Vitya sucks in a breath. “He could love you.”
Yuuri shrugs. “Sure. And I could grow a second head.”
“Fine!” Vitya stands up, looking down at Yuuri. “Then I’ll just have to take every opportunity to prove I’m real, and that I’m your soulmate, and that you’re a beautiful skater.”
Yuuri glares up at him. Fine, he wants to prove he’s real? That all that nonsense is true? Well, Yuuri’s going spend just as much time proving the opposite. “Have fun with that. But you haven’t been awkward at all about showing up in my apartment. You haven’t questioned anything. You say my skating’s ‘beautiful’ when the real Victor didn’t even know my name at Sochi.

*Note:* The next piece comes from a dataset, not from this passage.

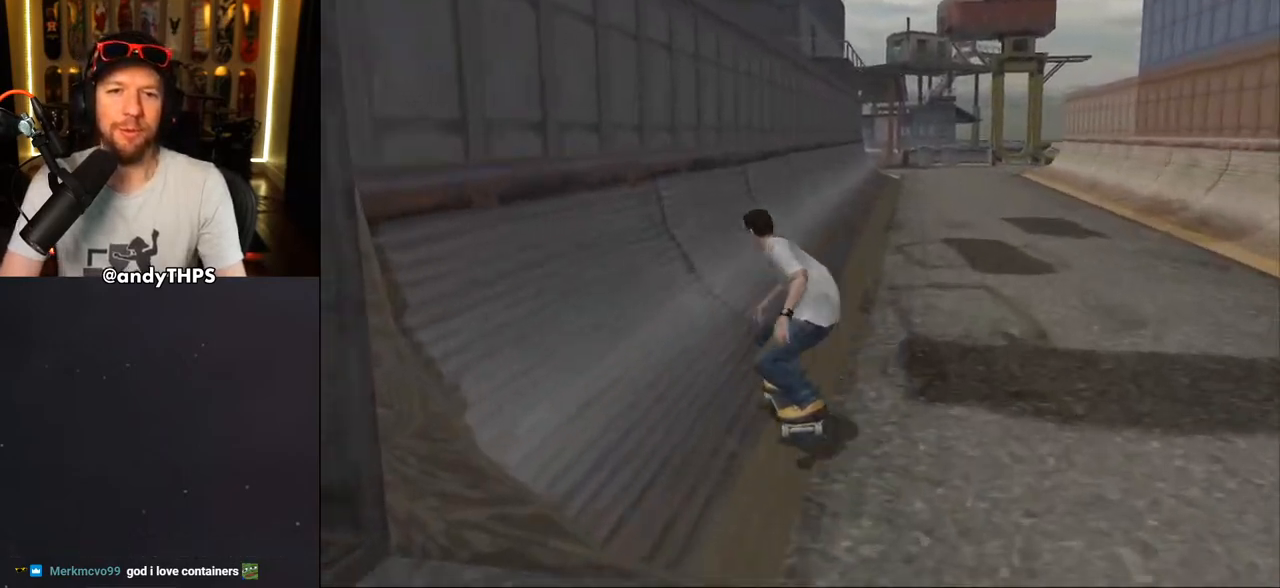
{"buttons": ["TRIANGLE", "DPAD_UP"], "left_stick": "center", "right_stick": "center", "events": [[100, "DPAD_UP", "down"], [183, "DPAD_UP", "up"], [267, "DPAD_UP", "down"], [300, "CROSS", "up"], [300, "TRIANGLE", "down"]]}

And you’re way more enthusiastic and way less suave than the Victor that I’ve seen on TV.”
“That’s… a lot to unpack.” Vitya frowns. “But first, that Victor isn’t—”
The door slams, making both Vitya and Yuuri jump.
Phichit turns the corner out of their small entrance hall and…
And the clothes Vitya’s wearing immediately flutter through him and to the floor.
Well… that’s the same as when Yuuri was younger. Vitya can hold things until someone other than Yuuri sees him, and then he goes slightly transparent. It was really unhelpful when Yuuri was trying get help with his chores, and it made everyone think Yuuri was a klutz for a while, but everyone assumed he’d grown out of it.
But now Vitya’s naked again, and Phichit’s back from the rink, and Yuuri has no excuse.
Yuuri glances between Vitya and Phichit, but Phichit’s eyes don’t even pause on the very naked imaginary man at the table—another sample of evidence for Yuuri’s case—and instead glue themselves to the clothes that shouldn’t be there.
With a deep breath, Yuuri places his face in his hands.
This is going to be awkward, isn’t it?